GIVEN PASSAGE section start

And I'll just repeat myself -- animation is not reality. The ethereal, abstract pastels of Bambi cannot be captured or achieved by a live-action lens. The backgrounds are a suggestion of a forest, with some foreground detail, and your mind does the rest. It is visual poetry, not reality.

Animation is a caricature of life, not a reproduction of it. That has always been its greatest strength...its freedom from the real world. Personally, I don't want to see a CGI remake of Bambi in which every single leaf and twig in a 1,000-mile radius is faithfully replicated via computer and operating in perfect perspective. The suggestive background artwork of Ty Wong in that film is far more bold, far more impressive, far more personal to my eyes.

That's the danger of CGI -- it has the potential of robbing films of the romance of film craft. People watch the asteroid chase in Empire Strikes Back and gasp at the work and ingenuity involved in creating those scenes. People watch the asteroid chase in Episode II and shrug and say, "Eh..computers."

GIVEN PASSAGE section end
INFORMATION GIVEN section start

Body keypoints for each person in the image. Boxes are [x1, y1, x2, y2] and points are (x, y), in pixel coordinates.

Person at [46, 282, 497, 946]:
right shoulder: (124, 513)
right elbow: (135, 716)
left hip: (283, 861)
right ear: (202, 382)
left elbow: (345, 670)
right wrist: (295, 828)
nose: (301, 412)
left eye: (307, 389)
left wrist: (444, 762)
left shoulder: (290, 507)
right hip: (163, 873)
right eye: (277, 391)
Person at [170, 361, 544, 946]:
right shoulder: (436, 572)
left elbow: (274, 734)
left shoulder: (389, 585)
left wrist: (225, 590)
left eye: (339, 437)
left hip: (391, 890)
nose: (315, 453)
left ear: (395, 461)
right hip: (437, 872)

INFORMATION GIVEN section end
INFORMATION GIVEN section start

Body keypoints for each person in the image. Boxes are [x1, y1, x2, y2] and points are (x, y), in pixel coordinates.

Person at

INFORMATION GIVEN section end
INFORMATION GIVEN section start

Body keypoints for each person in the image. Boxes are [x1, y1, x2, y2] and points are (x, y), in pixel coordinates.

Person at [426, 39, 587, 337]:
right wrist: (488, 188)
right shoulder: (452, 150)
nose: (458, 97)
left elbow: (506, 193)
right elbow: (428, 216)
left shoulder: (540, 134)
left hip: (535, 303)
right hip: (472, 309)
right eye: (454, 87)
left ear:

INFORMATION GIVEN section end

▶ _ACTIONS TO TAKE_
1. Switch "CGI remake" to "photorealistic remake" in the stretch of the animation passage that opens with the words containing "Animation is a" and closes with "to my eyes.", and write out that stretch.
2. Carry the animation passage on from its last sentence.
The rows stand apart from the animation passage.

▶ _TASK-BY-TASK ANSWERS_
1.
Animation is a caricature of life, not a reproduction of it. That has always been its greatest strength...its freedom from the real world. Personally, I don't want to see a photorealistic remake of Bambi in which every single leaf and twig in a 1,000-mile radius is faithfully replicated via computer and operating in perfect perspective. The suggestive background artwork of Ty Wong in that film is far more bold, far more impressive, far more personal to my eyes.

2.
One of the Disney animators who was laid off in Florida challenged the President of Disney animation to specifically name how Disney's CGI work was going to distinguish itself from all the other CGI outfits. The response was that Pixar was copying the Disney films, and that Disney CGI was going to have more songs than Pixar. I kid you not, that's the substance of the response.

Has anyone seen the trailer for Chicken Little? If you were to turn the sound off and watch that trailer and then watch 45 seconds of the short cartoon, For the Birds by Pixar, would you be able to tell which company did which work of animation, just by looking at it?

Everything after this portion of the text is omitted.